• [Descrição da tarefa] No texto sobre a necessidade de debater as doenças mentais, que parcela do orçamento total da pasta da saúde foi prevista para a área de saúde mental em 2019, segundo o Ministério da Saúde?

A necessidade de debater as doenças mentais

Enviada em 30/10/2020

O filme “Uma mente brilhante” retrata a vida do matemático John Nash que é diagnosticado com esquizofrenia, mas supera a doença com o apoio da esposa e num discurso em público dedica-lhe esta frase: “É somente nas misteriosas equações do amor que qualquer lógica ou razão pode ser encontrada. Você é a razão de eu estar aqui hoje, você é razão de eu existir, você é todas as minhas razões”. Fora da sétima arte, infelizmente, os sofredores de transtornos mentais não tem muito a quem se apoiar, visto que a falta de suporte do Estado e a omissão da sociedade fazem com que eles sejam uma categoria invisível.

De início, observa-se um desleixo do Estado quanto a essa problemática, pois  segundo o Ministério da Saúde, a previsão orçamentária para a área de saúde mental em 2019 é menos de 1,5% do orçamento total da pasta para atuação nesse ano, ou seja, investimentos muito abaixo do esperado contra os aumentos dos transtornos mentais que são registrados. Historicamente, as ações relacionadas aos doentes mentais, no país, foram delegadas à assistência social, com ausência de debates técnicos e pouca produção de conhecimento, concentradas apenas no diagnóstico e medicação.

• [Informações extraídas]
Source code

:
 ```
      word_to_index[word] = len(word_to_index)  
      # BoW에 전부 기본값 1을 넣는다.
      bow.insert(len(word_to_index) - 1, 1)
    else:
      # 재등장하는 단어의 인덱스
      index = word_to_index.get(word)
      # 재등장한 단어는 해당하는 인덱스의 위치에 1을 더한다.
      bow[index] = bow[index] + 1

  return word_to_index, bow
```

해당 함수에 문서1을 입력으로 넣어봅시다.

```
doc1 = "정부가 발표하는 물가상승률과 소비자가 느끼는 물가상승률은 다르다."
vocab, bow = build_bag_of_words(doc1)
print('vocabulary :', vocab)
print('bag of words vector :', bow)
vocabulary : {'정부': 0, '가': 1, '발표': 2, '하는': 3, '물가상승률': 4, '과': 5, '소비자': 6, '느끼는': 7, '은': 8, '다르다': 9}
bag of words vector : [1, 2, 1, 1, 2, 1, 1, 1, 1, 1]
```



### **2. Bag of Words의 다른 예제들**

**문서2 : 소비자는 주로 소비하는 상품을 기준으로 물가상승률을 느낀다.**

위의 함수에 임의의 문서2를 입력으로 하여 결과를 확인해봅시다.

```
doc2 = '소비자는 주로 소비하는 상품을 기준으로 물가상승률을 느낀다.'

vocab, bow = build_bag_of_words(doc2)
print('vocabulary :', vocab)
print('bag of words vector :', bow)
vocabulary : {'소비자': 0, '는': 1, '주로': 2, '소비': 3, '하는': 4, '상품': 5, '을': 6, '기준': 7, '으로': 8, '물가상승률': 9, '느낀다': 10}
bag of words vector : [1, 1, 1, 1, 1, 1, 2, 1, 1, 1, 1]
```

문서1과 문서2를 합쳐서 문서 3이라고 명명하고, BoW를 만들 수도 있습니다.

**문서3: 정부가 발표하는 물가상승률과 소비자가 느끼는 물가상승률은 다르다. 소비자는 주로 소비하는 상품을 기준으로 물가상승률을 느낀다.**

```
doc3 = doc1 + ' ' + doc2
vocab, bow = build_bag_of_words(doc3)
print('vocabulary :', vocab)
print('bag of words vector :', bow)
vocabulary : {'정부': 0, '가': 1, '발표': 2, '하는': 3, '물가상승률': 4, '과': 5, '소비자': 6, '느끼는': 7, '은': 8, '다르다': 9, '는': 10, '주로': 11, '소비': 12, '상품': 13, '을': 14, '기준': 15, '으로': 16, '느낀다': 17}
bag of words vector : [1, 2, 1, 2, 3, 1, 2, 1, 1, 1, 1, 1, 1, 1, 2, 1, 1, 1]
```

• [Resposta] Menos de 1,5% do orçamento total da pasta para aquele ano.